------ Data provided ------
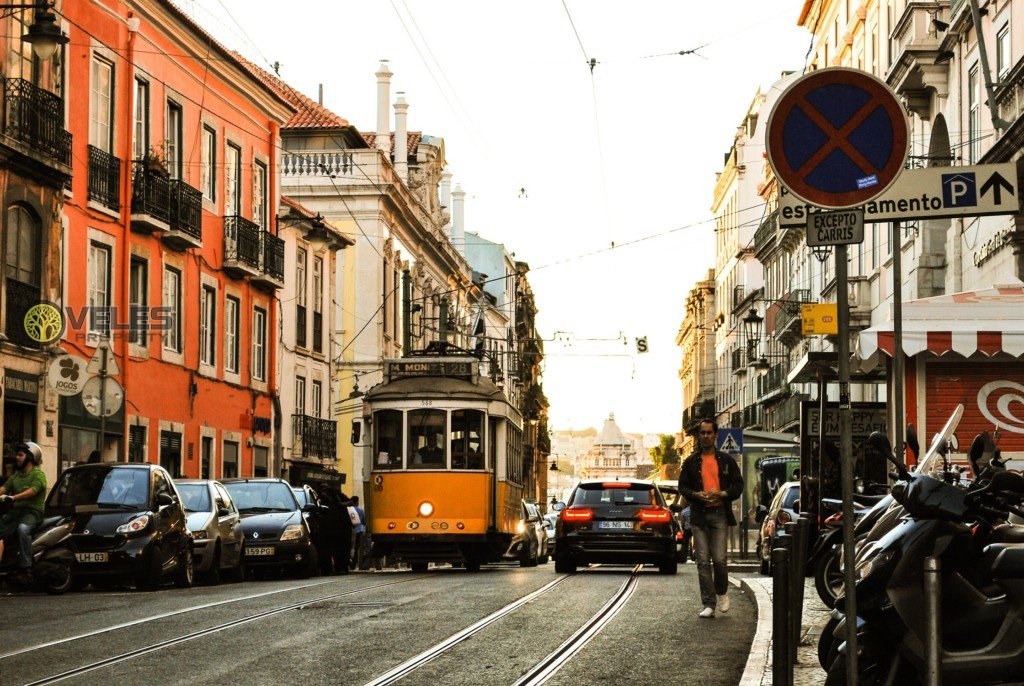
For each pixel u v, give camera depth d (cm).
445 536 3150
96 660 1272
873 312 4872
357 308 5988
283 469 4931
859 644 880
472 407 3209
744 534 3731
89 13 3378
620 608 1792
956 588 862
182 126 3969
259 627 1549
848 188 845
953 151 3734
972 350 1933
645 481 2872
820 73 848
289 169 6044
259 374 4647
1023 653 829
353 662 1259
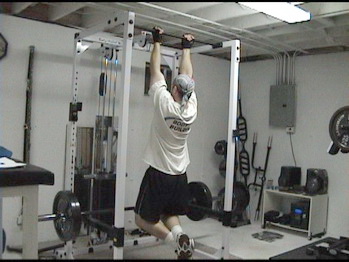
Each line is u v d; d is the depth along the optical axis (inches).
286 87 214.1
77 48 150.9
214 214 153.2
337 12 138.2
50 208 166.7
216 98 233.9
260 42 191.3
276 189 204.2
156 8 138.2
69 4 142.9
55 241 165.8
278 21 153.4
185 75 125.6
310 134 209.3
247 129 238.8
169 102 120.3
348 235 192.5
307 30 166.4
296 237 189.9
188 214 163.3
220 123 236.7
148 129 198.5
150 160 125.8
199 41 194.5
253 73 236.2
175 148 125.0
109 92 181.6
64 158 169.8
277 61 223.3
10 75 153.9
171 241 123.7
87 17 169.5
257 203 229.9
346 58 197.0
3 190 68.9
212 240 181.0
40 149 162.9
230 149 146.3
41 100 162.6
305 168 210.7
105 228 124.2
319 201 193.0
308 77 211.2
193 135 221.6
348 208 193.2
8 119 153.9
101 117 172.4
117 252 117.6
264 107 230.2
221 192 216.1
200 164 225.9
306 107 211.5
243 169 235.6
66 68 169.5
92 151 174.2
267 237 187.6
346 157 194.4
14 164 74.4
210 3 136.0
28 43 158.2
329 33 174.9
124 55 116.6
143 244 168.7
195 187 167.2
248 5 126.4
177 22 163.9
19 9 145.4
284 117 215.0
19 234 155.4
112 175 165.8
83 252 150.4
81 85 174.2
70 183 151.0
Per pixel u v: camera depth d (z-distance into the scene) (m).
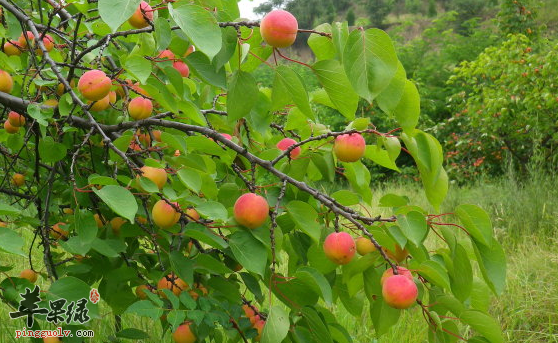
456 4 28.47
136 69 1.59
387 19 34.88
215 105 2.62
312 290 1.78
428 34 16.03
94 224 1.56
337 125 12.20
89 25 2.35
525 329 4.07
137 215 2.13
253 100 1.65
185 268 1.80
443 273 1.66
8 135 2.65
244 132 2.29
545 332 3.97
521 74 8.68
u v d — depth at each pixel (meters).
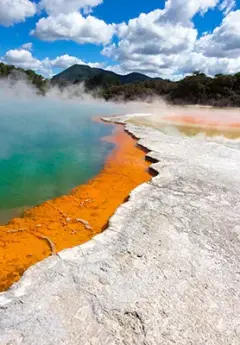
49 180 7.07
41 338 2.52
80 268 3.42
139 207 5.05
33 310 2.80
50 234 4.51
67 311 2.81
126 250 3.80
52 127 14.19
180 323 2.77
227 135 12.95
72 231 4.62
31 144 10.58
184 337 2.63
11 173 7.44
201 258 3.73
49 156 9.11
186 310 2.91
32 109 22.16
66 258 3.60
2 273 3.56
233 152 9.24
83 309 2.85
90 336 2.58
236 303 3.04
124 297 3.02
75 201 5.83
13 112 19.38
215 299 3.07
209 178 6.61
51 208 5.46
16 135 11.99
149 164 8.24
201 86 31.62
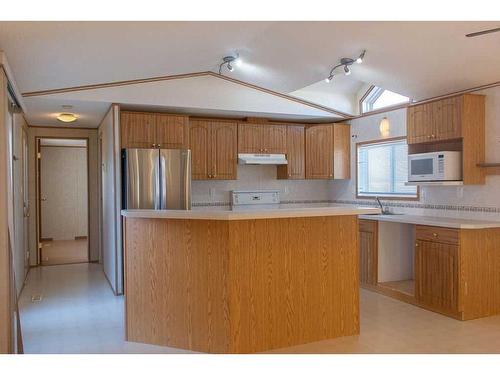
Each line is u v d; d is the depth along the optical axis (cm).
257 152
------
> **Description of the task**:
Only the pictures are dropped when you print the material; everything else is copied exactly.

> **Response to this exercise**:
For each pixel u v, give camera depth d (cm).
445 536 3150
96 660 1272
873 312 4872
357 308 5988
283 469 4931
859 644 880
472 407 3209
744 534 3731
89 13 3378
620 608 1792
956 588 862
182 126 3969
259 627 1549
848 188 845
953 151 3734
972 350 1933
645 481 2872
820 73 848
289 169 6044
259 374 4647
1023 653 829
353 662 1259
Each line is u v d; d is the depth along the optical axis (inches).
286 87 214.1
77 48 150.9
214 214 153.2
337 12 138.2
50 208 166.7
216 98 233.9
260 42 191.3
276 189 204.2
156 8 138.2
69 4 142.9
55 241 165.8
278 21 153.4
185 75 125.6
310 134 209.3
247 129 238.8
169 102 120.3
348 235 192.5
307 30 166.4
296 237 189.9
188 214 163.3
220 123 236.7
148 129 198.5
150 160 125.8
199 41 194.5
253 73 236.2
175 148 125.0
109 92 181.6
64 158 169.8
277 61 223.3
10 75 153.9
171 241 123.7
87 17 169.5
257 203 229.9
346 58 197.0
3 190 68.9
212 240 181.0
40 149 162.9
230 149 146.3
41 100 162.6
305 168 210.7
105 228 124.2
319 201 193.0
308 77 211.2
193 135 221.6
348 208 193.2
8 119 153.9
101 117 172.4
117 252 117.6
264 107 230.2
221 192 216.1
200 164 225.9
306 107 211.5
243 169 235.6
66 68 169.5
92 151 174.2
267 237 187.6
346 157 194.4
14 164 74.4
210 3 136.0
28 43 158.2
329 33 174.9
124 55 116.6
143 244 168.7
195 187 167.2
248 5 126.4
177 22 163.9
19 9 145.4
284 117 215.0
19 234 155.4
112 175 165.8
83 252 150.4
81 85 174.2
70 183 151.0
Per pixel u v: camera depth d (z-distance into the scene) (m).
456 4 28.47
136 69 1.59
387 19 34.88
215 105 2.62
312 290 1.78
428 34 16.03
94 224 1.56
337 125 12.20
89 25 2.35
525 329 4.07
137 215 2.13
253 100 1.65
185 268 1.80
443 273 1.66
8 135 2.65
244 132 2.29
545 332 3.97
521 74 8.68
u v d — depth at each pixel (meters).
49 180 7.07
41 338 2.52
80 268 3.42
139 207 5.05
33 310 2.80
50 234 4.51
67 311 2.81
126 250 3.80
52 127 14.19
180 323 2.77
227 135 12.95
72 231 4.62
31 144 10.58
184 337 2.63
11 173 7.44
201 258 3.73
49 156 9.11
186 310 2.91
32 109 22.16
66 258 3.60
2 273 3.56
233 152 9.24
83 309 2.85
90 336 2.58
236 303 3.04
124 297 3.02
75 201 5.83
13 112 19.38
215 299 3.07
209 178 6.61
51 208 5.46
16 135 11.99
149 164 8.24
201 86 31.62
Each line is u v d; d is the depth along the optical axis (cm).
257 152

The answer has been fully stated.